Alistair Rettie’s Thanksgiving ServiceSt Michael and all Angels, Barnes, 2nd March 2012
Chris Thorpe’s Address
I first met Alistair in the autumn of 1987, when he was head of Marathon’s legal department, and I applied to Marathon for a job.
After a fairly conventional interview, and before I had received an acceptance or rejection, I was surprised to get a call from Alistair inviting me to lunch. This was typical of Alistair. He was not content to judge from a thirty minute formal interview, but wanted to get to know his man.
He surprised me when he said: “If the legal work is first rate, and your clients love you, I don’t care what else you do, or don’t do. If there is no work to do, then don’t come in.”
I remember thinking: “I wonder if that’s true?” A lot of half-truths are told at interviews, on both sides, are they not?
When I arrived at Marathon, I wondered what I had let myself in for. You have already heard from Dan about the clockwork frog and the funny accents. That was the least of it! Soon the penny dropped: you cannot afford to behave like this unless the department is truly first rate. Mediocre legal advice served up with a load of jokes is not going to do it.
It was indeed a first rate department – certainly the most powerful I ever worked in, and the most fun.
A couple of months later I got the answer to the question that had occurred to me at the interview. One morning I overslept horribly and arrived at Marathon House at 12.30. When this happens, the one person you hope not to run into is your boss, so I crept in quietly up the back stairs. But there was Alistair standing right outside my room. When he saw me he burst out laughing, clapped his hands, and said: “So good of you to join us, Chreestoff! You are just in time for lunch.”

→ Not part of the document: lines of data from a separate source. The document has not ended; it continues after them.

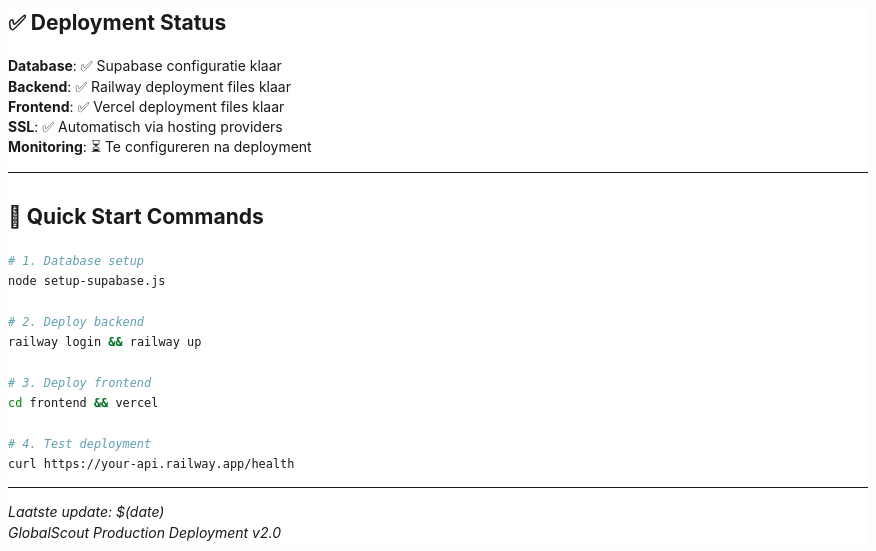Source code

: ## ✅ Deployment Status

**Database**: ✅ Supabase configuratie klaar  
**Backend**: ✅ Railway deployment files klaar  
**Frontend**: ✅ Vercel deployment files klaar  
**SSL**: ✅ Automatisch via hosting providers  
**Monitoring**: ⏳ Te configureren na deployment  

---

## 🎯 Quick Start Commands

```bash
# 1. Database setup
node setup-supabase.js

# 2. Deploy backend
railway login && railway up

# 3. Deploy frontend  
cd frontend && vercel

# 4. Test deployment
curl https://your-api.railway.app/health
```

---

*Laatste update: $(date)*  
*GlobalScout Production Deployment v2.0*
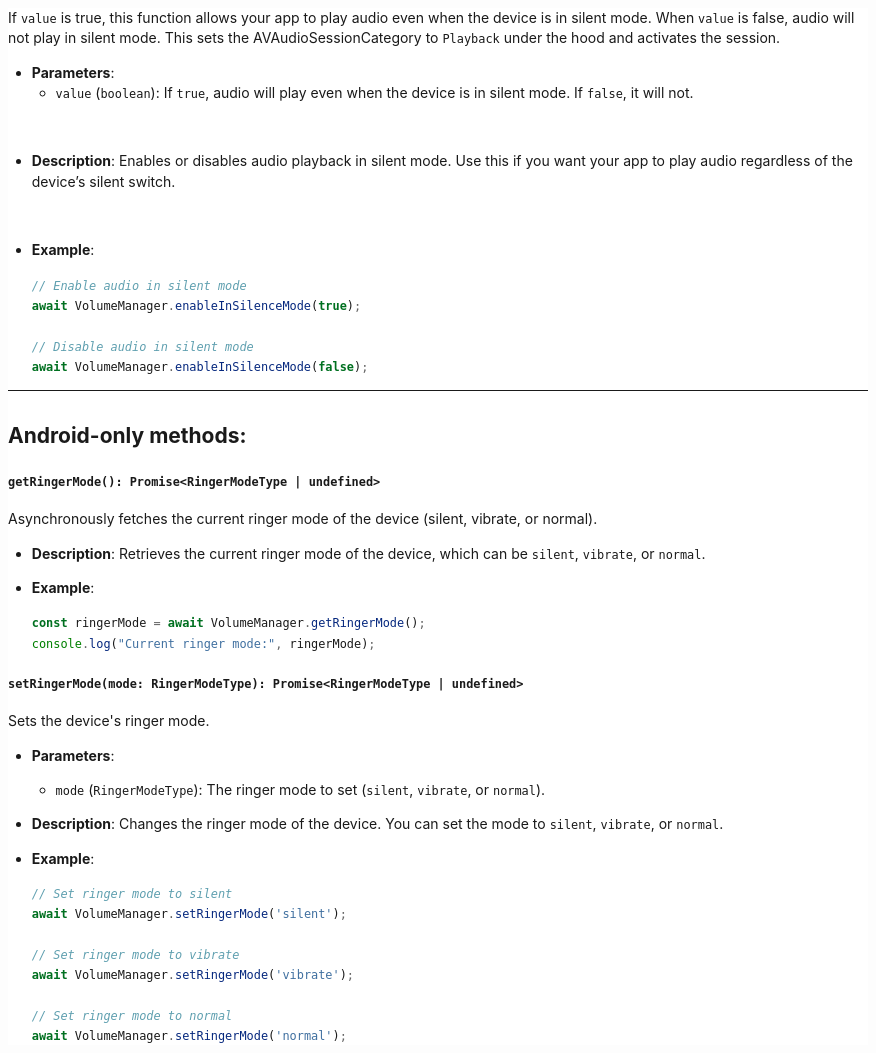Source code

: If `value` is true, this function allows your app to play audio even when the device is in silent mode. When `value` is false, audio will not play in silent mode. This sets the AVAudioSessionCategory to `Playback` under the hood and activates the session.

- **Parameters**:
  - `value` (`boolean`): If `true`, audio will play even when the device is in silent mode. If `false`, it will not.

<br/>

- **Description**:
  Enables or disables audio playback in silent mode. Use this if you want your app to play audio regardless of the device’s silent switch.

<br/>

- **Example**:
  ```typescript
  // Enable audio in silent mode
  await VolumeManager.enableInSilenceMode(true);  
  
  // Disable audio in silent mode
  await VolumeManager.enableInSilenceMode(false); 
  ```

---


## Android-only methods:

#### **`getRingerMode(): Promise<RingerModeType | undefined>`**

Asynchronously fetches the current ringer mode of the device (silent, vibrate, or normal).

- **Description**:
  Retrieves the current ringer mode of the device, which can be `silent`, `vibrate`, or `normal`.

- **Example**:
  ```typescript
  const ringerMode = await VolumeManager.getRingerMode();
  console.log("Current ringer mode:", ringerMode);
  ```

#### **`setRingerMode(mode: RingerModeType): Promise<RingerModeType | undefined>`**

Sets the device's ringer mode.

- **Parameters**:
  - `mode` (`RingerModeType`): The ringer mode to set (`silent`, `vibrate`, or `normal`).

- **Description**:
  Changes the ringer mode of the device. You can set the mode to `silent`, `vibrate`, or `normal`.

- **Example**:
  ```typescript
  // Set ringer mode to silent
  await VolumeManager.setRingerMode('silent');  
  
  // Set ringer mode to vibrate
  await VolumeManager.setRingerMode('vibrate'); 
  
  // Set ringer mode to normal
  await VolumeManager.setRingerMode('normal'); 
  ```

Alistair made me believe in myself as a lawyer, in a way in which I did not before. In this I know I also speak for others, many of them here today. And I learned from him that the oil business, despite its giant corporations, huge projects and vast budgets, is essentially personal. You have to know and understand the individuals on your side, and on the other side.

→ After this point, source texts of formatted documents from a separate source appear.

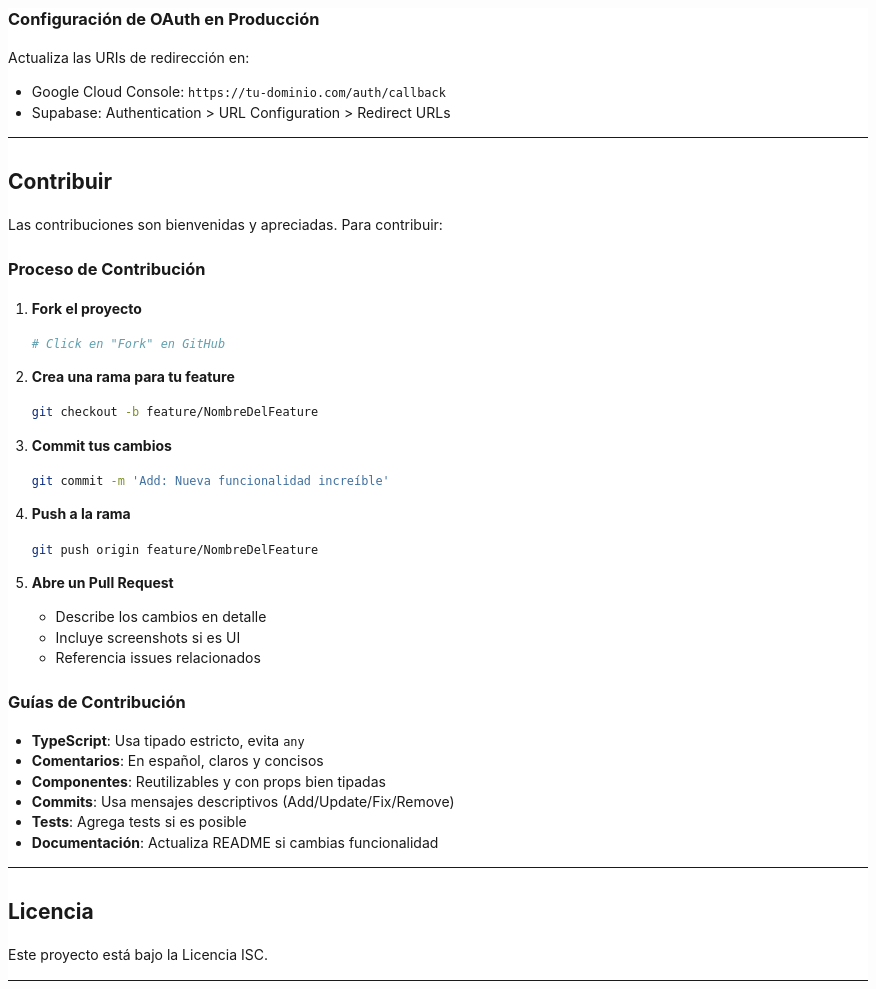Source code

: ### Configuración de OAuth en Producción

Actualiza las URIs de redirección en:
- Google Cloud Console: `https://tu-dominio.com/auth/callback`
- Supabase: Authentication > URL Configuration > Redirect URLs

---

## Contribuir

Las contribuciones son bienvenidas y apreciadas. Para contribuir:

### Proceso de Contribución

1. **Fork el proyecto**
   ```bash
   # Click en "Fork" en GitHub
   ```

2. **Crea una rama para tu feature**
   ```bash
   git checkout -b feature/NombreDelFeature
   ```

3. **Commit tus cambios**
   ```bash
   git commit -m 'Add: Nueva funcionalidad increíble'
   ```

4. **Push a la rama**
   ```bash
   git push origin feature/NombreDelFeature
   ```

5. **Abre un Pull Request**
   - Describe los cambios en detalle
   - Incluye screenshots si es UI
   - Referencia issues relacionados

### Guías de Contribución

- **TypeScript**: Usa tipado estricto, evita `any`
- **Comentarios**: En español, claros y concisos
- **Componentes**: Reutilizables y con props bien tipadas
- **Commits**: Usa mensajes descriptivos (Add/Update/Fix/Remove)
- **Tests**: Agrega tests si es posible
- **Documentación**: Actualiza README si cambias funcionalidad

---

## Licencia

Este proyecto está bajo la Licencia ISC.

---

When I find myself in a negotiation in some far off place, with jet lag and a roomful of strangers, I think of Alistair and tell a joke. Both professionally and personally, I owe him a great debt.
Our friendship survived the Marathon years, and in 2007 we went into business together with TLA Conferences. There was no written agreement between us, incidentally. I can hear some of the lawyers present sucking their teeth!
The idea was to build a mighty business empire without ever telling anyone what TLA actually stood for. In fact it stood for Three Letter Acronym – which we agreed on to save us having to think of a proper name.
In September 2010 he called: “Chreestoff, three items of business.” I said “Fire away.” “First”, he said, lunch!” So we fixed a date. “Second, I have finished my book, Marshals of Napoleon, and would like to speak with you about how I go about getting it published.” I said “Fine, let’s discuss it.” “Third” he said “I have been diagnosed with pancreatic cancer and told I have between two and five months to live.” Stunned, I said “I don’t like that third item of business.” He replied “I’m not too keen on that one either!”
We agreed to publish his book – again, without a written agreement between us.
I went to see Alistair with a proof copy of Marshals. As I read it on the train I spotted a ghastly misprint. It was only the addition of an extra “e” on the end of a word, but the extra letter completely changed the meaning of the sentence. I told him that we would have to halt the print run to correct this error, which meant that the printed copies would not be available in time for the launch party.
When I showed him the misprint, he roared with laughter. “Chreestoff” he said “I am the author of this book, am I not?” “Yes”, I replied. “So I decide what is in the book, what the text actually says?” “Yes”, I replied. “Well” he said “I like it with the extra letter in. Print it like that.”
So The Marshals of Napoleon contains a remarkable sentence. This is in the section about Grouchy, who was dithering around the countryside instead of marching to join Napoleon at the Battle of Waterloo:
“Incredibly, Grouchy’s corpse had covered only six miles in the whole of that day.” I will leave the last word to Alistair. It was always safer that way.
My last communication with him came about three weeks ago. I came across a Chinese saying that was new to me and amused me greatly. I thought: Alistair will like this, and sent it to him by text:
“Chinese saying: a peasant must stand a long time on the hillside with his mouth open before a roast duck flies in.”
Half an hour later his reply came in: “Optimists say, change hillside!”